- [Tu tarea]:
Escribe la continuación del texto sobre la transformación de la cultura política. Empieza justo después de la oración que presenta «esta gama de insumos».

- [Fragmento proporcionado]:

━━━━━━━━

Pero más allá del discurso, más allá del reconocimiento, del nombre que pueda tener un actor político, está el involucramiento de las organizaciones sociales que validan esa apuesta política para una renovación y transformación de la cultura. Entonces, a partir de esa experiencia, comparto los desafíos y las oportunidades que, a mi juicio, se ven en el horizonte político dentro de nuestro territorio:

La realidad en contexto:

se evidencia desconocimiento de metodologías inclusivas, participativas y propositivas por parte de quienes estamos en estos grupos o comités políticos para adelantar procesos de construcción colectiva eficiente que nos permita incidir en la gobernanza, en la política pública, en la protección comunitaria y en el fortalecimiento organizacional. Esto hace débil a nuestro movimiento progresista máxime cuando hemos tenido variadas oportunidades para trabajar esos temas con el gobierno que tenemos. Pero no lo hemos hecho: tal vez por el clientelismo burocrático que permea nuestros liderazgos; tal vez por el compromiso social pasivo y expectante que se legitima por el statu quo de quien se siente seguro en su zona de confort o, tal vez por falta de conocimiento metodológico para involucrarse sin generar controversias innecesarias en los escenarios de poder.

Desde estos argumentos planteados, les presento esta gama de insumos que pueden ayudar a elaborar la ruta pedagógica para la incidencia, la participación de las bases populares y la transformación de nuestra cultura política.

━━━━━━━━

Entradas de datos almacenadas
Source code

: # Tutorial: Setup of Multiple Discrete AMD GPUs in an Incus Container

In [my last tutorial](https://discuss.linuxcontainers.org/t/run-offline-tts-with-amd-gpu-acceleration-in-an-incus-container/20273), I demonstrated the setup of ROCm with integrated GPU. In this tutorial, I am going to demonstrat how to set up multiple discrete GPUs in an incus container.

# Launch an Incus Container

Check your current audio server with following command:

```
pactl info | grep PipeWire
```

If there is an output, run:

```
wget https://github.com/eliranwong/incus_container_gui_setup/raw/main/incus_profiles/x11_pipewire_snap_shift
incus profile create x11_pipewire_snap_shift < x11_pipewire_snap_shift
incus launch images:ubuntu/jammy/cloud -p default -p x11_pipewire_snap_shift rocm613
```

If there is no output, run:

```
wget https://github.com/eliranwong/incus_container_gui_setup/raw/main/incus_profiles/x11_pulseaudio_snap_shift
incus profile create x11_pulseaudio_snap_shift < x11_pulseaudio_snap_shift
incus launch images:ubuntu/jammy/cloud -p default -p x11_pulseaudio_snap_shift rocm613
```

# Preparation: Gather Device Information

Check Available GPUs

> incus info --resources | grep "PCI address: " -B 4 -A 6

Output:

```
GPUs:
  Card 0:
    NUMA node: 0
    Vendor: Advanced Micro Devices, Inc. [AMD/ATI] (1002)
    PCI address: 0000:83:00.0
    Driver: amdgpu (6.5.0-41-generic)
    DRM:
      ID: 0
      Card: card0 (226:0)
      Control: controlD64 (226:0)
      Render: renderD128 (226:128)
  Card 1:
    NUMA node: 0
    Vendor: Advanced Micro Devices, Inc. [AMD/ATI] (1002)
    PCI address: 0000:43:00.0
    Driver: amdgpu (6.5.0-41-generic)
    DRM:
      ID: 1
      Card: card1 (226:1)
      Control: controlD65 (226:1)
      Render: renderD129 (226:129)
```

━━━━━━━━

- [Respuesta del ejercicio]:
Desafíos

1. Brecha entre líderes y ciudadanía: la gente no se siente escuchada ni representada por quienes se presentan como sus dirigentes, lo que aumenta la desconfianza y la apatía.

2. Decisiones poco legítimas: las políticas se diseñan desde los escritorios sin tener en cuenta la diversidad de experiencias y necesidades del territorio.

3. Desmovilización social: si la participación no es real ni efectiva, las comunidades dejan de involucrarse.

4. Conflictos y resistencias: la falta de diálogo colaborativo y participativo genera tensiones, protestas y sensación de imposición. Deslegitiman la credibilidad de los líderes.

5. Pérdida de innovación social: se desaprovecha el conocimiento local para resolver problemas complejos.

Oportunidades

1. Crear nuevos mecanismos de participación: presupuestos participativos, cabildos abiertos, asambleas barriales, laboratorios ciudadanos o plataformas digitales de consulta.

2. Formar liderazgos comunitarios: impulsar escuelas de ciudadanía y procesos de capacitación para que las bases populares tengan voz real.

3. Diseñar políticas más efectivas: incorporar metodologías como co-creación, mapeo de actores, diseño centrado en las personas o planeación colaborativa.

4. Fortalecer la confianza pública: cuando la gente ve que sus aportes influyen, aumenta la legitimidad de las decisiones.

5. Innovar en incidencia: promover veedurías ciudadanas, control social, y mecanismos de auditoría comunitaria.

6. Construir agendas desde abajo: permitir que los territorios definan prioridades reales, no solo las que dicta la dirigencia.

7. Ampliar la participación digital: usar herramientas tecnológicas para involucrar a jóvenes, comunidades rurales y sectores que antes quedaban fuera.

Ojalá estos insumos los tengamos en nuestro horizonte próximo para empezar a trabajar de una.

Lo urgente es sentarse a planear un proyecto serio de incidencia política incluyendo la campaña electoral 2026.

Esto requiere agenda, disciplina, organización, visión, disponibilidad, apertura, capacidad de diálogo colaborativo en medio de las diferencias y la construcción colectiva de propósitos comunes por encima de nuestros egos e individualismos.